By Henry Abbott
Yesterday I made the case that he has to be considered an All-Star candidate, so it's not like I don't appreciate Joakim Noah's skills as a basketball player.
But he's off the charts when it comes to cheerleading.
You have probably heard about Chicago Tribune columnist Rick Morrissey eating his own column, with salsa.
When Noah was drafted, Morrissey wrote a column called "You Must Be Joakim" predicting Noah would be a bust, and promising to eat his column, with salsa, if Noah turned into a good NBA player.
When I finally saw the video, one thing stands out: Joakim Noah is not only there watching, but he's up out of his chair, cheering and dancing!
After Morrissey's droning preamble, in which he doesn't really admit he was wrong, but instead asks Noah about how he got so dramatically better (as if nobody could have possibly foreseen this two-time NCAA champion succeeding -- let the record reflect that when Noah was selected, David Thorpe said the Bulls would win a championship with Noah), it gets to eating time.
Noah claps his hands together, shouting "NOW WE'RE EATING THE SALSA! NOW THE GOOD PART!"
Indeed, because of Noah's energy, this is the good part.
As Morrissey gets to eating, Noah dances around behind him, chanting "eat it up, eat it up, eat it up, eat it up."
When it's all over, Noah says "Good job Rick.
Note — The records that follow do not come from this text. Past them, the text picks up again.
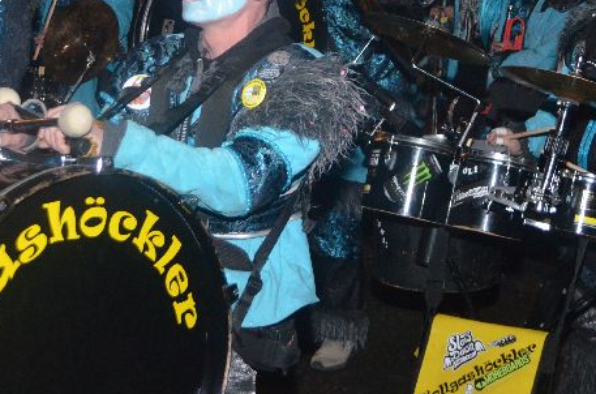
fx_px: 1222
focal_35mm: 74
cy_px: 94
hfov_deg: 27.4
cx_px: 316
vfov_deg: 18.2
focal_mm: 22
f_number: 4
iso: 3200
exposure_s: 1/60
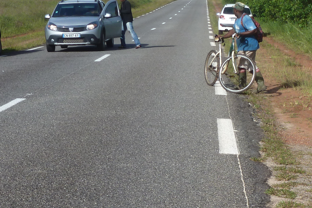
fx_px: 875
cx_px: 269
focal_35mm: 101
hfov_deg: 19.9
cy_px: 243
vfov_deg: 13.2
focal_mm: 8
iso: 100
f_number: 4.5
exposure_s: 1/500
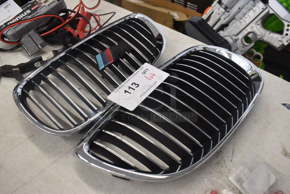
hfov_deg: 59.4
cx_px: 145
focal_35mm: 32
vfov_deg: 41.8
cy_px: 97
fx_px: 254
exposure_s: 1/60
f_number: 5.6
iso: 560
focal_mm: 21
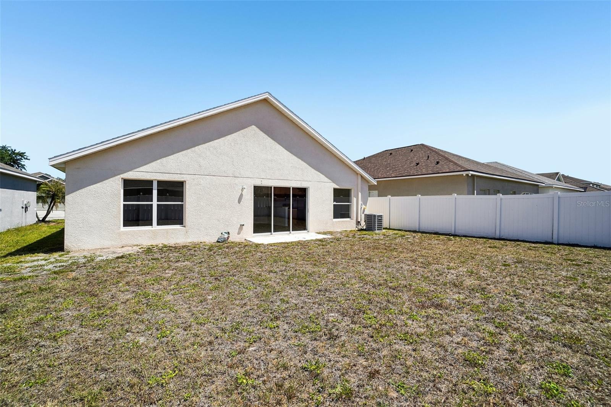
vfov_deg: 77.3
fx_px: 255
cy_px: 204
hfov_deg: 100.4
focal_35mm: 15
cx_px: 306
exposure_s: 1/350
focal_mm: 10
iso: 100
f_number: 8
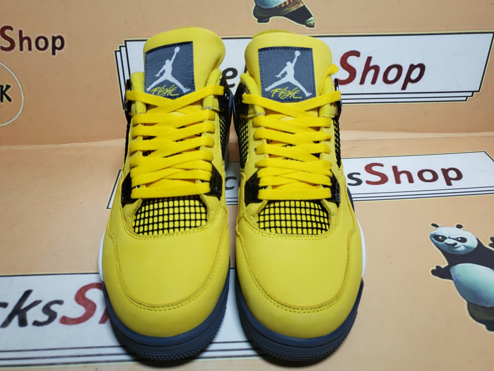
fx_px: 385
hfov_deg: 65.3
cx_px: 241
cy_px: 186
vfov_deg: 51.4
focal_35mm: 27
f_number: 1.5
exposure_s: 1/638
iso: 50
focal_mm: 4.3
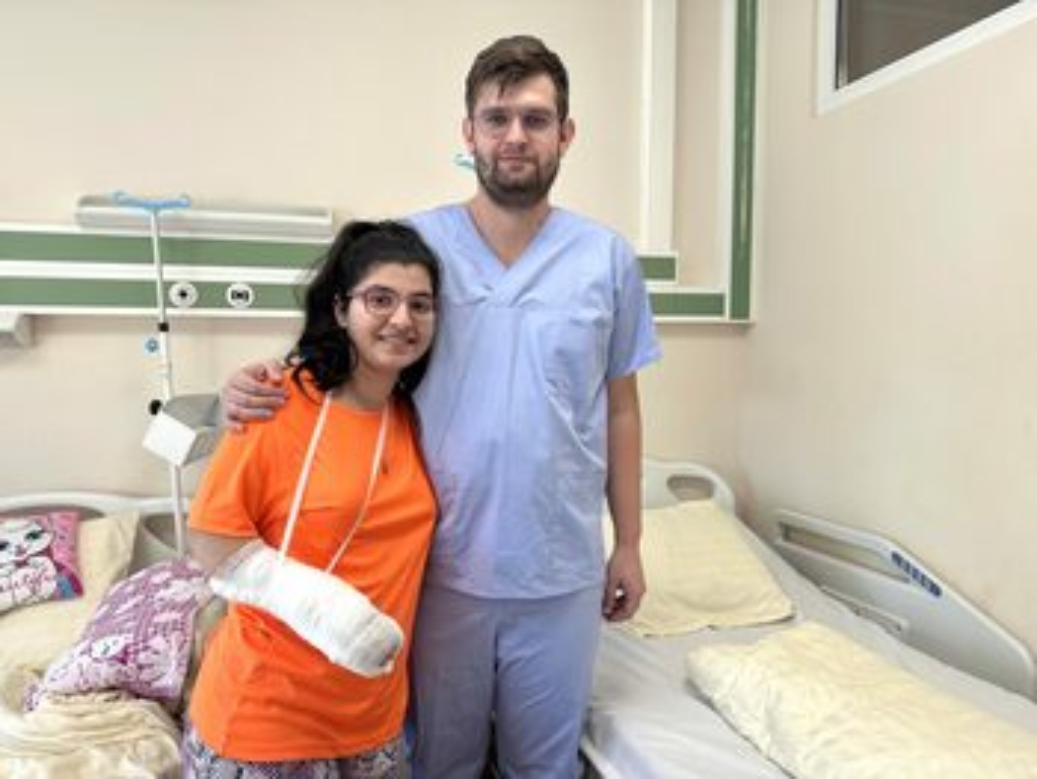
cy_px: 390
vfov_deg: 56.9
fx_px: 719
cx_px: 518
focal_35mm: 24
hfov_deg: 71.6
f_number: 1.78
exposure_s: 1/121
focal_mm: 6.86
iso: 64
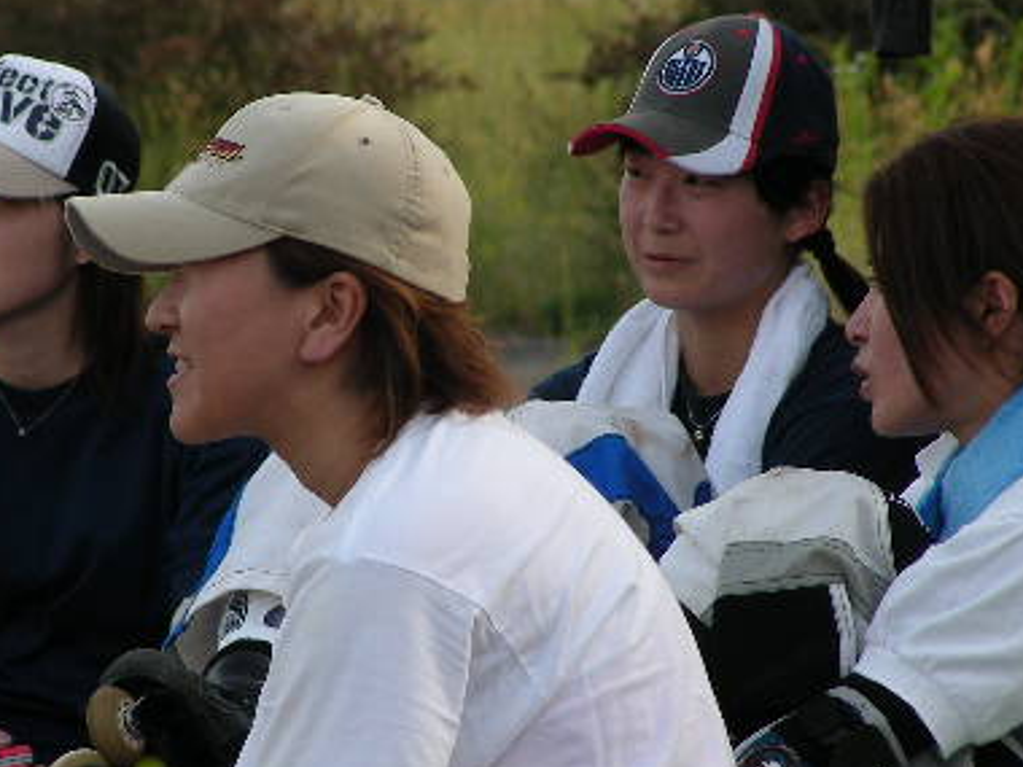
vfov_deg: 2.9
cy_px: 439
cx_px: 398
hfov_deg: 3.8
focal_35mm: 520
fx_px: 15367
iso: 50
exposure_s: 1/190
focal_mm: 51.6
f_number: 3.5
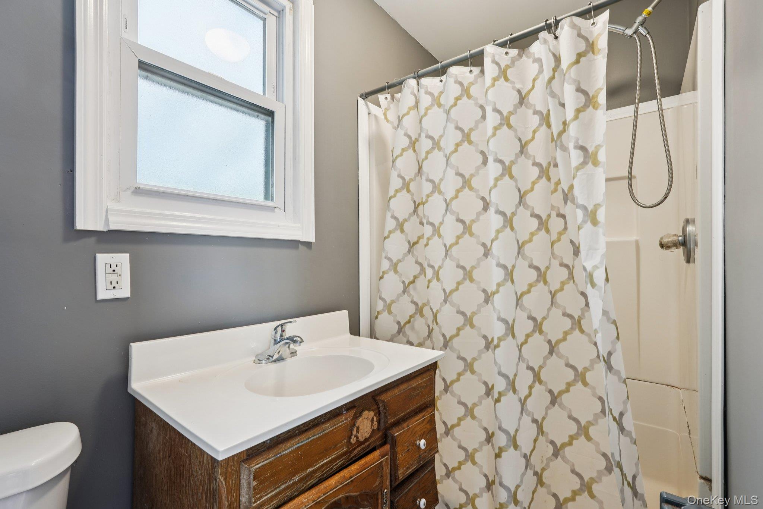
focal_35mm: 16
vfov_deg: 73.7
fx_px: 339
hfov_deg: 96.7
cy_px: 254
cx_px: 382
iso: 400
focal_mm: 16
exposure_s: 1/3
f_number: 9
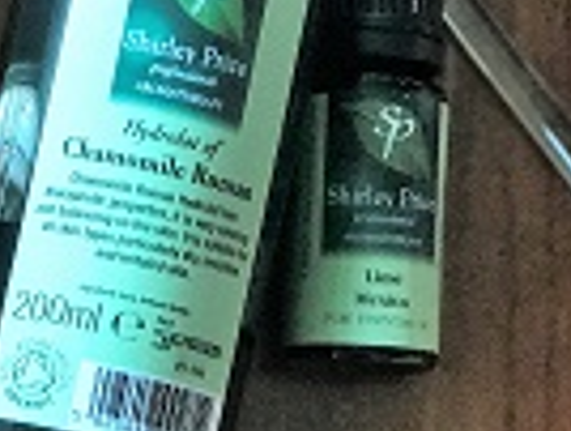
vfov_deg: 8.7
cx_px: 2
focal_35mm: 171
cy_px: 90
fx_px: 2826
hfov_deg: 11.4
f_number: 2.8
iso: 320
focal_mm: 6.6
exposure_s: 1/60
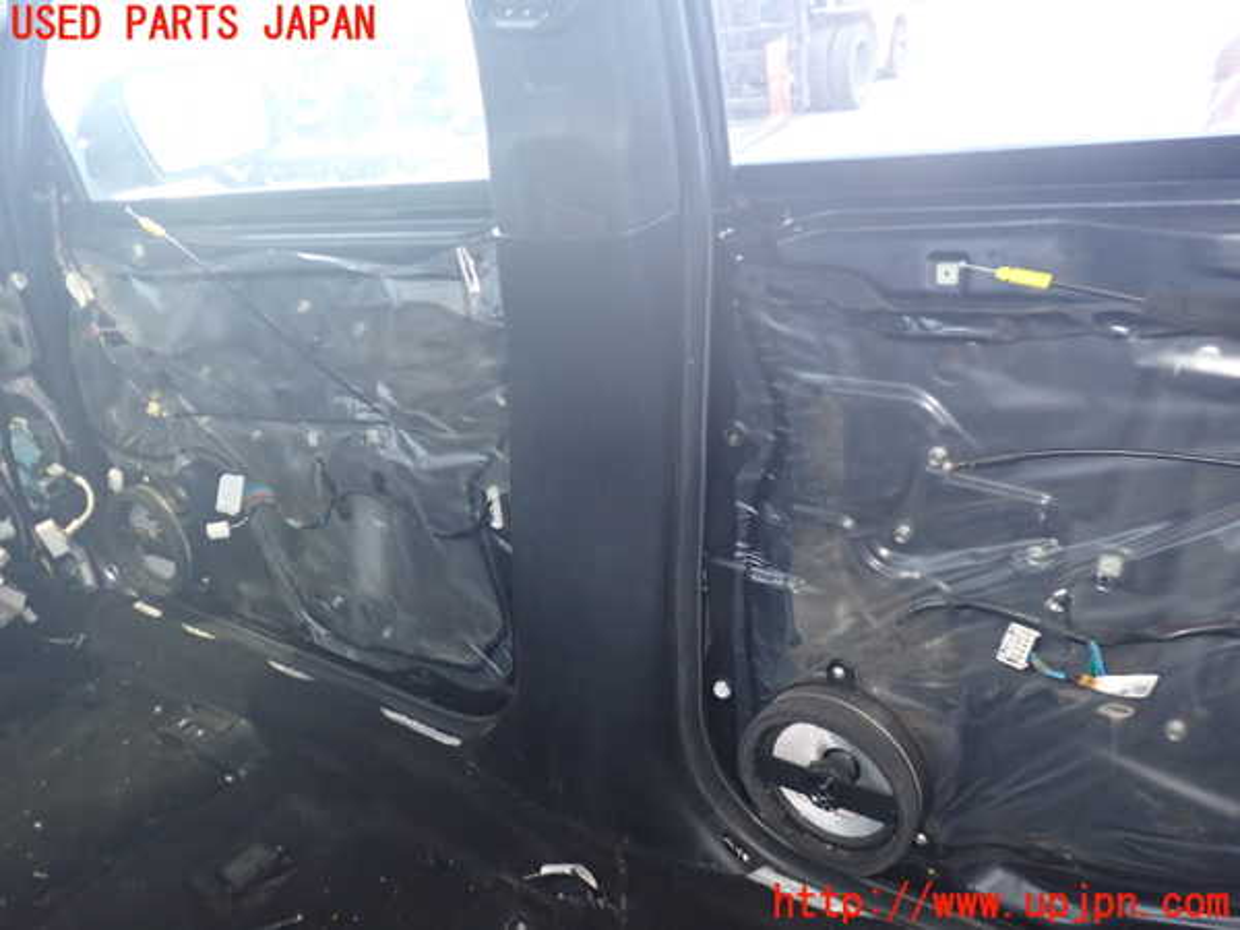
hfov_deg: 60.0
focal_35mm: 30
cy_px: 465
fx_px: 1075
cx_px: 620
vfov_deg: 46.8
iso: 640
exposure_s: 1/30
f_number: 2.3
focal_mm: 5.4
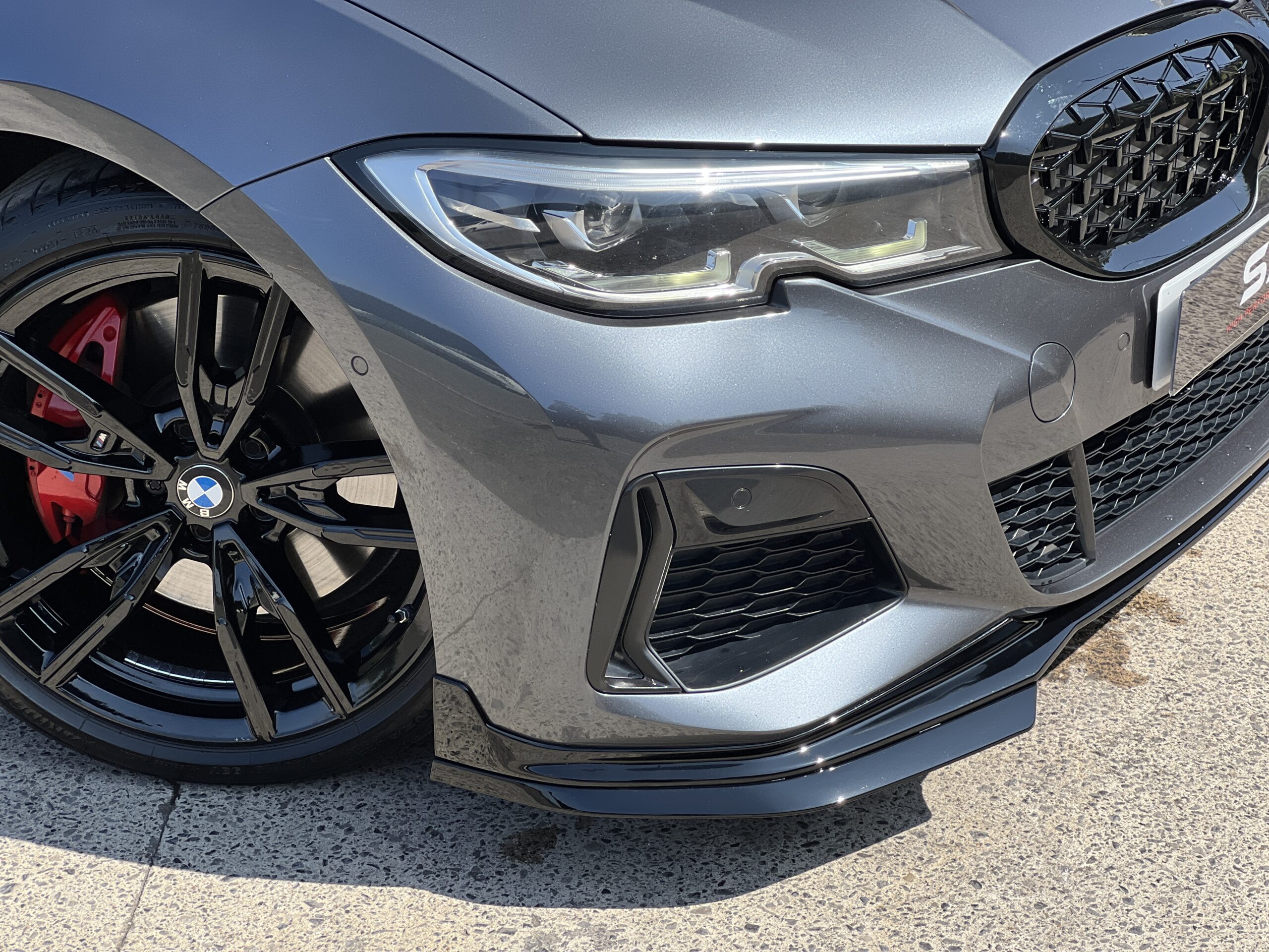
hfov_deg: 25.3
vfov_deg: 19.1
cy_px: 476
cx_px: 634
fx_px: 2823
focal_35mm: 77
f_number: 2.8
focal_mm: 9
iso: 32
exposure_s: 1/419
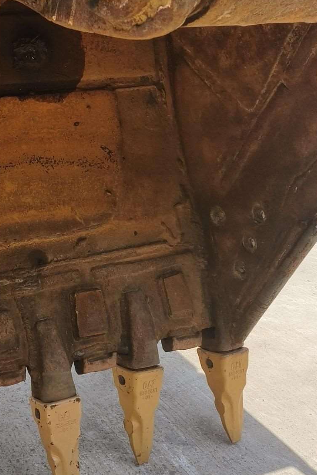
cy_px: 136
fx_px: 713
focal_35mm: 54
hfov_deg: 23.8
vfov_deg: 36.3
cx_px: -13
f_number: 1.75
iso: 72
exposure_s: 1/1250
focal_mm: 5.5
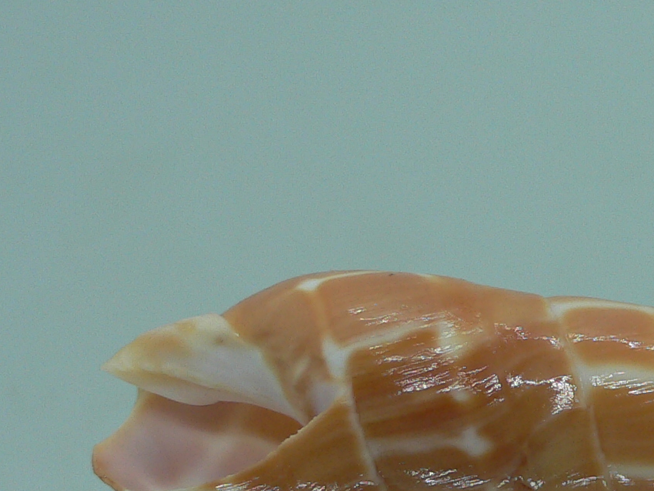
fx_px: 1569
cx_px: 691
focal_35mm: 83
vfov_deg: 17.5
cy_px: 451
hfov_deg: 22.4
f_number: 2.8
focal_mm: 4.6
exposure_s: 1/60
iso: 80
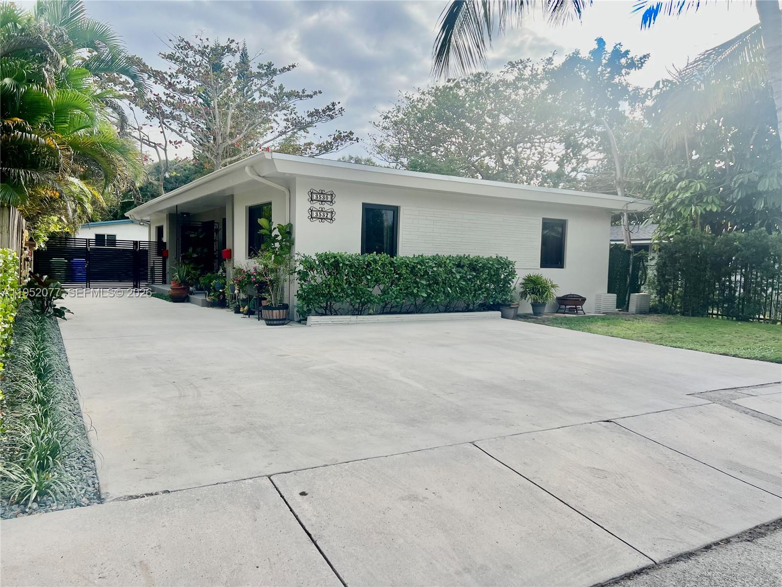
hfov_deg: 67.3
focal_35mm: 26
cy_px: 294
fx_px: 587
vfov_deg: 53.1
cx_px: 391
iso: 50
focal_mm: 5.7
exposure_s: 1/2571
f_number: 1.5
Good job. You did good. You did the right thing."
This is example #6,572 of Joakim Noah breathing life into the room. The man is excessively full of life. That's the key to his game and his winning, too. He's flooding the zone with energy and positivity. He's cheering for people, even his staunchest detractor in Rick Morrissey. Not for one minute of his NBA career has he ever failed for lack of effort, energy or hustle.
At the end of the video, when Noah pumps his fists in the air and says "stop hating" it's not an empty phrase. It's what Noah has been doing all along: Filling the room with love. Can that energy be the foundation of a winning team? It was for Florida, and the Bulls seem to be getting to the point where they're feeding on it, too.